* The task: Show all the lines in the data below that include the word "community".

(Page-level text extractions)
- Opening Delimiter -

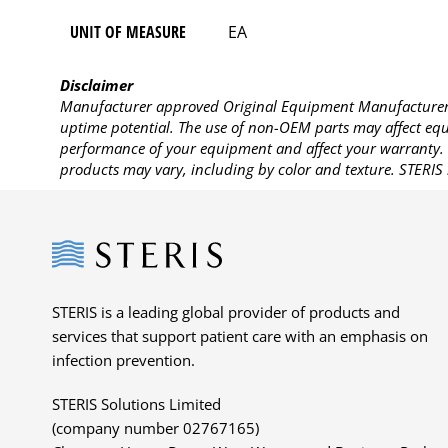
UNIT OF MEASURE
EA
Disclaimer
Manufacturer approved Original Equipment Manufacturer (
uptime potential. The use of non-OEM parts may affect equi
performance of your equipment and affect your warranty. 
products may vary, including by color and texture. STERIS 
Steris
STERIS is a leading global provider of products and
services that support patient care with an emphasis on
infection prevention.
STERIS Solutions Limited
(company number 02767165)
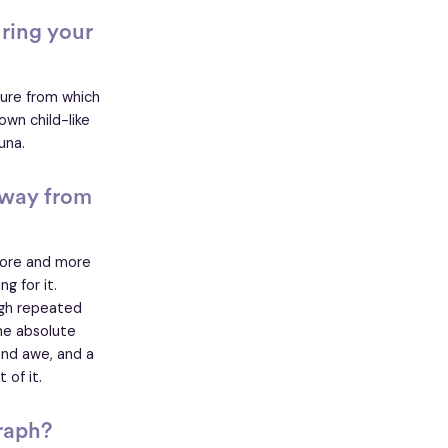
ring your
ture from which
own child-like
auna.
away from
more and more
g for it.
ugh repeated
he absolute
and awe, and a
 of it.
raph?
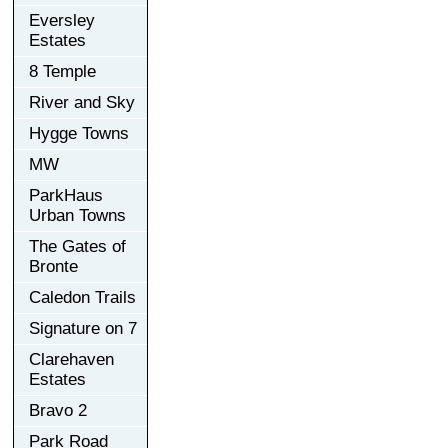
Eversley
Estates
8 Temple
River and Sky
Hygge Towns
MW
ParkHaus
Urban Towns
The Gates of
Bronte
Caledon Trails
Signature on 7
Clarehaven
Estates
Bravo 2
Park Road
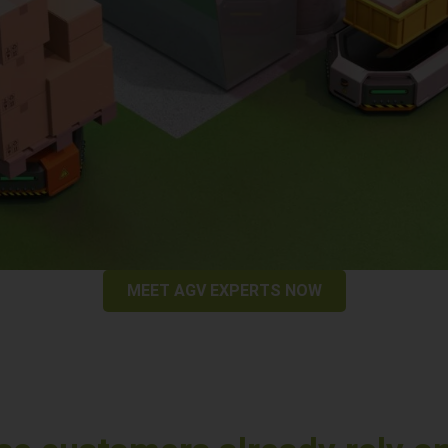
MEET AGV EXPERTS NOW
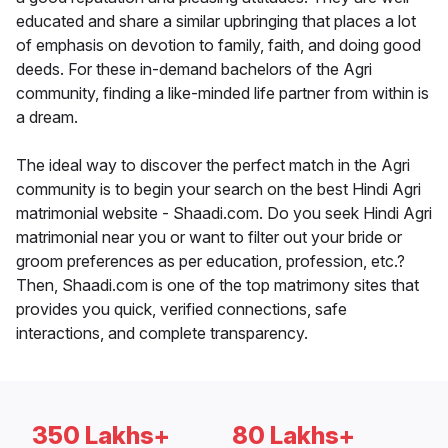
educated and share a similar upbringing that places a lot
of emphasis on devotion to family, faith, and doing good
deeds. For these in-demand bachelors of the Agri
community, finding a like-minded life partner from within is
a dream.
The ideal way to discover the perfect match in the Agri
community is to begin your search on the best Hindi Agri
matrimonial website - Shaadi.com. Do you seek Hindi Agri
matrimonial near you or want to filter out your bride or
groom preferences as per education, profession, etc.?
Then, Shaadi.com is one of the top matrimony sites that
provides you quick, verified connections, safe
interactions, and complete transparency.
350 Lakhs+
80 Lakhs+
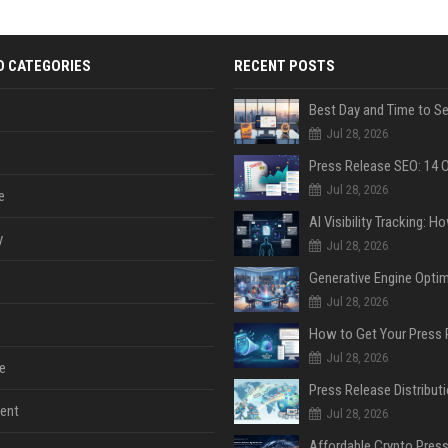
D CATEGORIES
RECENT POSTS
Jul 28, 2026
Jul 28, 2026
e
y
Jul 28, 2026
Jul 28, 2026
Jul 28, 2026
e
ent
Jul 28, 2026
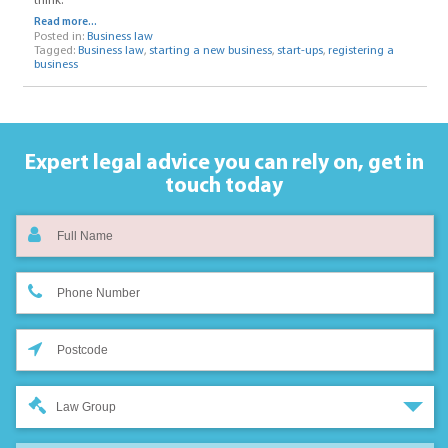
think.
Read more...
Posted in:
Business law
Tagged:
Business law
,
starting a new business
,
start-ups
,
registering a
business
Expert legal advice you can rely on,
get in
touch today
Law Group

- Closing Delimiter -

* Expected output:
community, finding a like-minded life partner from within is
community is to begin your search on the best Hindi Agri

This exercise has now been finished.